Let all that I am wait quietly before God, for my hope is in him. ~ Psalm 62:5 (NLT)
Scientists have built the world’s quietest room. It is full of sound absorbing material, and when a person is locked in there, they can hear no sound at all. People who have entered are completely shut off from the world. (You can read more about it here: https://goo.gl/fqAA6B) In fact, staying in the room for more than a few minutes will begin to wreak havoc on your mental abilities. People that have tried to linger in the room report hallucinating (seeing things. Everyone who enters must sit down because they will become dizzy after only a short time. You literally can only hear your bodily functions: heart beating, stomach gurgling, etc. The longest anyone has been able to stand being locked in the room is 45 minutes. It’s too quiet.
Silence can be downright difficult. We live in a society that is dominated by noise of one type or another. The noise from televisions, radios, phones, gaming systems, vehicles, airplanes, dogs, cats, roosters, the noisy neighbor upstairs, and a million other things, are absorbed by our hearing every day. There is also visual noise that we intake through our phones, tablets, and televisions. Nearly everywhere we turn in this day-and-age is filled with noise. That’s why our verse today can seem so weird, “Let all that I am wait quietly before God, for my hope is in him.” What does this mean?

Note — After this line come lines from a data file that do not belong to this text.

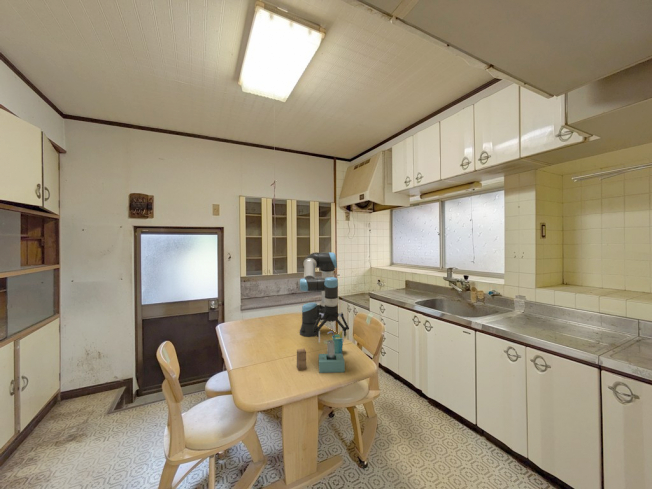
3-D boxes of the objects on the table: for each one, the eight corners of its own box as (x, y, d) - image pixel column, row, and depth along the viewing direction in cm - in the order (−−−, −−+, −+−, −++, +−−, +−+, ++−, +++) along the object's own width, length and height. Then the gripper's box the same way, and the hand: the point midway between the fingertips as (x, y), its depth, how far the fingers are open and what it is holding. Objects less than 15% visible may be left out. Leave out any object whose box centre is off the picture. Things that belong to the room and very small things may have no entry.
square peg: (296, 366, 145) (296, 349, 145) (304, 365, 146) (304, 348, 146) (298, 370, 141) (298, 352, 141) (306, 369, 142) (306, 351, 142)
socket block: (318, 364, 148) (318, 353, 148) (342, 363, 149) (342, 353, 149) (319, 372, 138) (319, 362, 138) (344, 372, 139) (344, 361, 139)
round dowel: (327, 366, 145) (327, 340, 145) (334, 366, 146) (333, 340, 145) (327, 369, 141) (327, 343, 141) (335, 369, 142) (334, 343, 141)
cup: (330, 357, 156) (330, 333, 156) (324, 353, 163) (324, 330, 163) (349, 353, 163) (349, 329, 163) (342, 348, 170) (342, 326, 169)
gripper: (309, 307, 139) (309, 345, 139) (354, 306, 140) (353, 344, 141) (309, 303, 146) (309, 339, 147) (351, 302, 147) (351, 338, 148)
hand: (331, 341), depth 144 cm, fingers open, 13 cm apart
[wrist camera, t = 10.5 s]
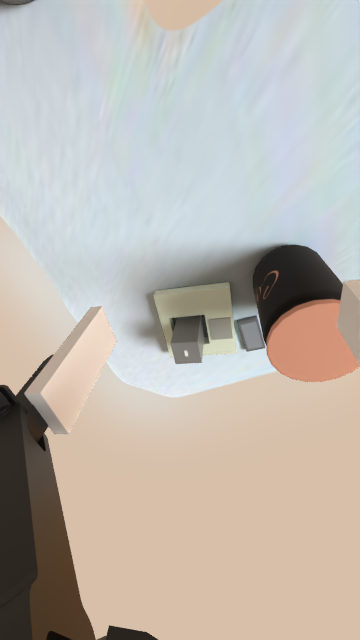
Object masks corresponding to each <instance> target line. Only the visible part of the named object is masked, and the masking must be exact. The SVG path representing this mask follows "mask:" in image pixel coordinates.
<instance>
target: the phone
mask: <svg viewBox="0 0 360 640" xmlns="http://www.w3.org/2000/svg"><path fill="white" fill-rule="evenodd" d="M237 323H238V326H239V329H240V332H241V335H242V338H243V342H244V345H245V348H246V351H253V350H258V349H263V348H265V344H264V341H263V337H262V333H261V330H260V326H259V323H258V319H257V316H254V317H249V318H245V319H241V320H237Z"/></svg>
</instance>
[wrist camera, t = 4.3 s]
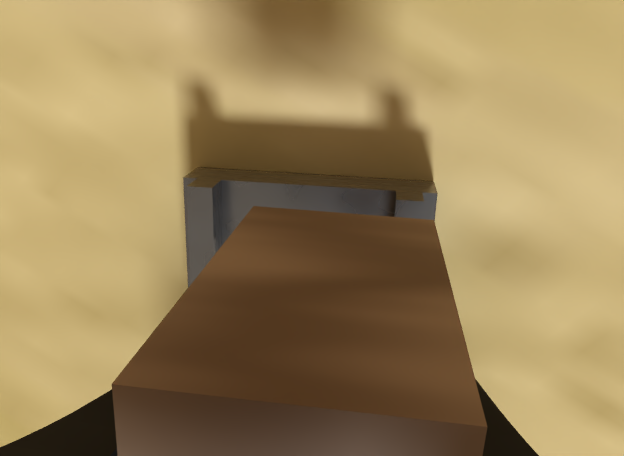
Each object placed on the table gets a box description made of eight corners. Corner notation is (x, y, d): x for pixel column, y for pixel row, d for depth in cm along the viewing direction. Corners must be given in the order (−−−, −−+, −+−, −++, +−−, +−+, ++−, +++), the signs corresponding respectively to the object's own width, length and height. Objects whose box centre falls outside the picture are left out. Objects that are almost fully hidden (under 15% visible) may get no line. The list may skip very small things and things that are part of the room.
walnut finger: (433, 219, 12) (486, 426, 6) (408, 433, 14) (428, 777, 8) (253, 205, 13) (111, 384, 6) (251, 415, 15) (139, 726, 8)
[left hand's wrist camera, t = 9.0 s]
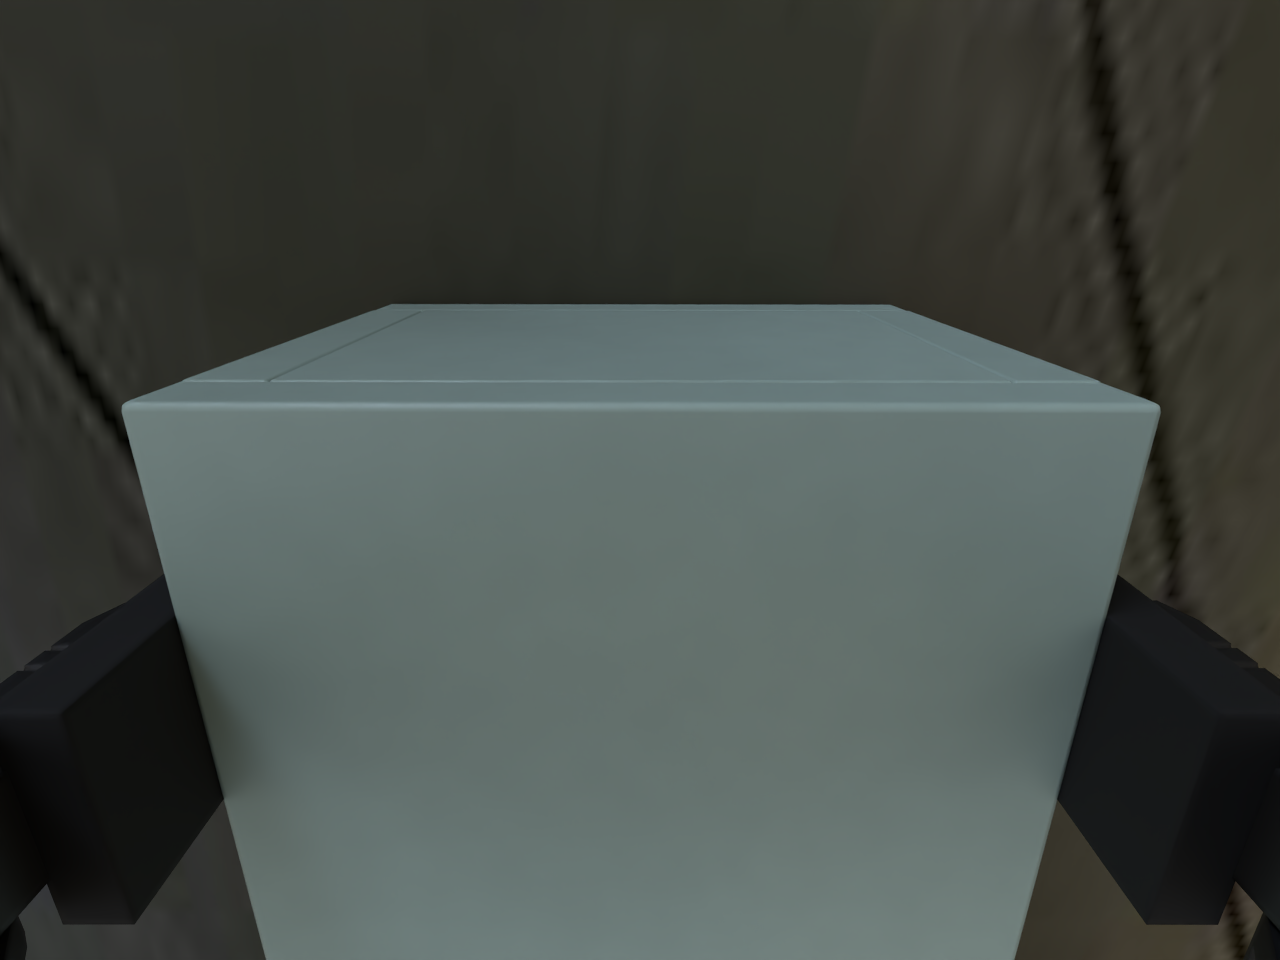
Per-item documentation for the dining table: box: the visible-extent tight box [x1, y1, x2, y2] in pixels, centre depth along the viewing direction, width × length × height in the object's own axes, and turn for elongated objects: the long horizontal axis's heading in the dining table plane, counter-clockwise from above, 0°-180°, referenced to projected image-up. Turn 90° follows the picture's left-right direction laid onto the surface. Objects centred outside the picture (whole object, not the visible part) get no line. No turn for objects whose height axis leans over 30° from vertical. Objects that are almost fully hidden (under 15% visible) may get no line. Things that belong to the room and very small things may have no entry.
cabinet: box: [122, 304, 1161, 960], centre depth 15 cm, size 20×11×8 cm, turn 0°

It means that we must be present with God without distraction. When we are supposed to be praying, are we saying words but thinking of the million other things we should be doing? When we are supposed to be worshiping at church, are we too busy playing on our phones? When we read the Scriptures for devotional time, are we racing through so we can be done, rather than taking it slow and contemplating the amazing truths contained within?
Being present with God on a daily basis – without any distraction – is of utmost importance. King David realized it thousands of years ago. The noise in our lives has only grown louder ever since. We must shut out the noise and be present, without distraction, in the presence of God. In the silence we put our focus on Him. He is who we see. He is who we hear. He is who we feel. He is who we experience.